DATA:

┄┄┄┄┄┄

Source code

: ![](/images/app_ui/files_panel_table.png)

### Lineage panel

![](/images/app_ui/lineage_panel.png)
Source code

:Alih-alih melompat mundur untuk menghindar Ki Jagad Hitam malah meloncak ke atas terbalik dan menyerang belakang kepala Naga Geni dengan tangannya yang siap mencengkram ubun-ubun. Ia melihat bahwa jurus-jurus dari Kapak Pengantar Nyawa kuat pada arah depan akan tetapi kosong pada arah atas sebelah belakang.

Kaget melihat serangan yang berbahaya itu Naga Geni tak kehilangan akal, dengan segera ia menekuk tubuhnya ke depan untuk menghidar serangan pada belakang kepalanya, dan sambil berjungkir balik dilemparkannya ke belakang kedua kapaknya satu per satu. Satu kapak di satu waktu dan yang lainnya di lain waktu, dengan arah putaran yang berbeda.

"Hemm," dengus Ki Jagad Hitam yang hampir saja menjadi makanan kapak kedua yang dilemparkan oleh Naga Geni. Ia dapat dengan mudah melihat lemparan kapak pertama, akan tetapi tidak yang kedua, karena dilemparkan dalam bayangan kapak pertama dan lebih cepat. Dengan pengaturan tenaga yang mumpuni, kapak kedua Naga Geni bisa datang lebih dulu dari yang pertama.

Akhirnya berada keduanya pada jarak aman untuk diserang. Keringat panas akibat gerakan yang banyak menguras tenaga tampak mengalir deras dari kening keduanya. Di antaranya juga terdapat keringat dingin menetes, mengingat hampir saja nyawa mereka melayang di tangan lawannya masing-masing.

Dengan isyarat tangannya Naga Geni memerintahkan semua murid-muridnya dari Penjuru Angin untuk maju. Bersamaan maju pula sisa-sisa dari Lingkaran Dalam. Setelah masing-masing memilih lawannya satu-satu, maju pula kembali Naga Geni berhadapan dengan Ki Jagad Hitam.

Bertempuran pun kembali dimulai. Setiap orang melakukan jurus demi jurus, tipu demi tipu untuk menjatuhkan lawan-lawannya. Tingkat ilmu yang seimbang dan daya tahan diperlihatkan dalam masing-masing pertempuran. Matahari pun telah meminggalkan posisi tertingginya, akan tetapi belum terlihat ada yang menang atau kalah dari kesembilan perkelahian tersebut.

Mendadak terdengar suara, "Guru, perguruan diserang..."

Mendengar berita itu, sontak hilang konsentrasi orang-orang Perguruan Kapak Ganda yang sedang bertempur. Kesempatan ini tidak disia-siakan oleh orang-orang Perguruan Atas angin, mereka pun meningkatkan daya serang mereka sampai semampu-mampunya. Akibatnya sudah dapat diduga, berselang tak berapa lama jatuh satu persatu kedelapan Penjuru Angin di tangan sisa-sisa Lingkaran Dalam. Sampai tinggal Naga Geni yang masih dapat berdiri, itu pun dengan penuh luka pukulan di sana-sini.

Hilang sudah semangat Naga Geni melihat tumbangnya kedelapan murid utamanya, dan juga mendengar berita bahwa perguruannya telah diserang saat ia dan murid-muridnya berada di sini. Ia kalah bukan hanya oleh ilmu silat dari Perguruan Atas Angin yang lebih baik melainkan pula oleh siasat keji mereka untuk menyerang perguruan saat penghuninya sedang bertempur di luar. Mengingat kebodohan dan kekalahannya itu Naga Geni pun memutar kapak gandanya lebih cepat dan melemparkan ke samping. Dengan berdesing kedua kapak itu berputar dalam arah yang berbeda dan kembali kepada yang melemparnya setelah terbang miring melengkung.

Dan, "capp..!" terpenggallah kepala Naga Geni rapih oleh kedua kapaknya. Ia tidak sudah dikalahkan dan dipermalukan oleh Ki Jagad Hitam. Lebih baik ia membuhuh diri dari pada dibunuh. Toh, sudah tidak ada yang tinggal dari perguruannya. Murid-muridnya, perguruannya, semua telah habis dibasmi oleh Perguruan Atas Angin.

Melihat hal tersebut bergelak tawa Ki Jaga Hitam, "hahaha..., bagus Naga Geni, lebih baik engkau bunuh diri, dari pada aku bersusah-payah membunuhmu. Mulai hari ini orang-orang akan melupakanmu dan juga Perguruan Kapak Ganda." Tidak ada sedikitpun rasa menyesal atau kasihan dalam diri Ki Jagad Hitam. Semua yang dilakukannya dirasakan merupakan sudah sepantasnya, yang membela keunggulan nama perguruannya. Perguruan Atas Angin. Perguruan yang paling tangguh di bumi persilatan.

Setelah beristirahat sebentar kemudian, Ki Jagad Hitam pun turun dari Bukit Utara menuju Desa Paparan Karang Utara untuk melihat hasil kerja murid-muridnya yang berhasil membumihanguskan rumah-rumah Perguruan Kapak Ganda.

┄┄┄┄┄┄

INSTRUCTION:
Return all of the data word for word.

RESULT FOR THIS TASK:
Source code

: ![](/images/app_ui/files_panel_table.png)

### Lineage panel

![](/images/app_ui/lineage_panel.png)
Source code

:Alih-alih melompat mundur untuk menghindar Ki Jagad Hitam malah meloncak ke atas terbalik dan menyerang belakang kepala Naga Geni dengan tangannya yang siap mencengkram ubun-ubun. Ia melihat bahwa jurus-jurus dari Kapak Pengantar Nyawa kuat pada arah depan akan tetapi kosong pada arah atas sebelah belakang.

Kaget melihat serangan yang berbahaya itu Naga Geni tak kehilangan akal, dengan segera ia menekuk tubuhnya ke depan untuk menghidar serangan pada belakang kepalanya, dan sambil berjungkir balik dilemparkannya ke belakang kedua kapaknya satu per satu. Satu kapak di satu waktu dan yang lainnya di lain waktu, dengan arah putaran yang berbeda.

"Hemm," dengus Ki Jagad Hitam yang hampir saja menjadi makanan kapak kedua yang dilemparkan oleh Naga Geni. Ia dapat dengan mudah melihat lemparan kapak pertama, akan tetapi tidak yang kedua, karena dilemparkan dalam bayangan kapak pertama dan lebih cepat. Dengan pengaturan tenaga yang mumpuni, kapak kedua Naga Geni bisa datang lebih dulu dari yang pertama.

Akhirnya berada keduanya pada jarak aman untuk diserang. Keringat panas akibat gerakan yang banyak menguras tenaga tampak mengalir deras dari kening keduanya. Di antaranya juga terdapat keringat dingin menetes, mengingat hampir saja nyawa mereka melayang di tangan lawannya masing-masing.

Dengan isyarat tangannya Naga Geni memerintahkan semua murid-muridnya dari Penjuru Angin untuk maju. Bersamaan maju pula sisa-sisa dari Lingkaran Dalam. Setelah masing-masing memilih lawannya satu-satu, maju pula kembali Naga Geni berhadapan dengan Ki Jagad Hitam.

Bertempuran pun kembali dimulai. Setiap orang melakukan jurus demi jurus, tipu demi tipu untuk menjatuhkan lawan-lawannya. Tingkat ilmu yang seimbang dan daya tahan diperlihatkan dalam masing-masing pertempuran. Matahari pun telah meminggalkan posisi tertingginya, akan tetapi belum terlihat ada yang menang atau kalah dari kesembilan perkelahian tersebut.

Mendadak terdengar suara, "Guru, perguruan diserang..."

Mendengar berita itu, sontak hilang konsentrasi orang-orang Perguruan Kapak Ganda yang sedang bertempur. Kesempatan ini tidak disia-siakan oleh orang-orang Perguruan Atas angin, mereka pun meningkatkan daya serang mereka sampai semampu-mampunya. Akibatnya sudah dapat diduga, berselang tak berapa lama jatuh satu persatu kedelapan Penjuru Angin di tangan sisa-sisa Lingkaran Dalam. Sampai tinggal Naga Geni yang masih dapat berdiri, itu pun dengan penuh luka pukulan di sana-sini.

Hilang sudah semangat Naga Geni melihat tumbangnya kedelapan murid utamanya, dan juga mendengar berita bahwa perguruannya telah diserang saat ia dan murid-muridnya berada di sini. Ia kalah bukan hanya oleh ilmu silat dari Perguruan Atas Angin yang lebih baik melainkan pula oleh siasat keji mereka untuk menyerang perguruan saat penghuninya sedang bertempur di luar. Mengingat kebodohan dan kekalahannya itu Naga Geni pun memutar kapak gandanya lebih cepat dan melemparkan ke samping. Dengan berdesing kedua kapak itu berputar dalam arah yang berbeda dan kembali kepada yang melemparnya setelah terbang miring melengkung.

Dan, "capp..!" terpenggallah kepala Naga Geni rapih oleh kedua kapaknya. Ia tidak sudah dikalahkan dan dipermalukan oleh Ki Jagad Hitam. Lebih baik ia membuhuh diri dari pada dibunuh. Toh, sudah tidak ada yang tinggal dari perguruannya. Murid-muridnya, perguruannya, semua telah habis dibasmi oleh Perguruan Atas Angin.

Melihat hal tersebut bergelak tawa Ki Jaga Hitam, "hahaha..., bagus Naga Geni, lebih baik engkau bunuh diri, dari pada aku bersusah-payah membunuhmu. Mulai hari ini orang-orang akan melupakanmu dan juga Perguruan Kapak Ganda." Tidak ada sedikitpun rasa menyesal atau kasihan dalam diri Ki Jagad Hitam. Semua yang dilakukannya dirasakan merupakan sudah sepantasnya, yang membela keunggulan nama perguruannya. Perguruan Atas Angin. Perguruan yang paling tangguh di bumi persilatan.

Setelah beristirahat sebentar kemudian, Ki Jagad Hitam pun turun dari Bukit Utara menuju Desa Paparan Karang Utara untuk melihat hasil kerja murid-muridnya yang berhasil membumihanguskan rumah-rumah Perguruan Kapak Ganda.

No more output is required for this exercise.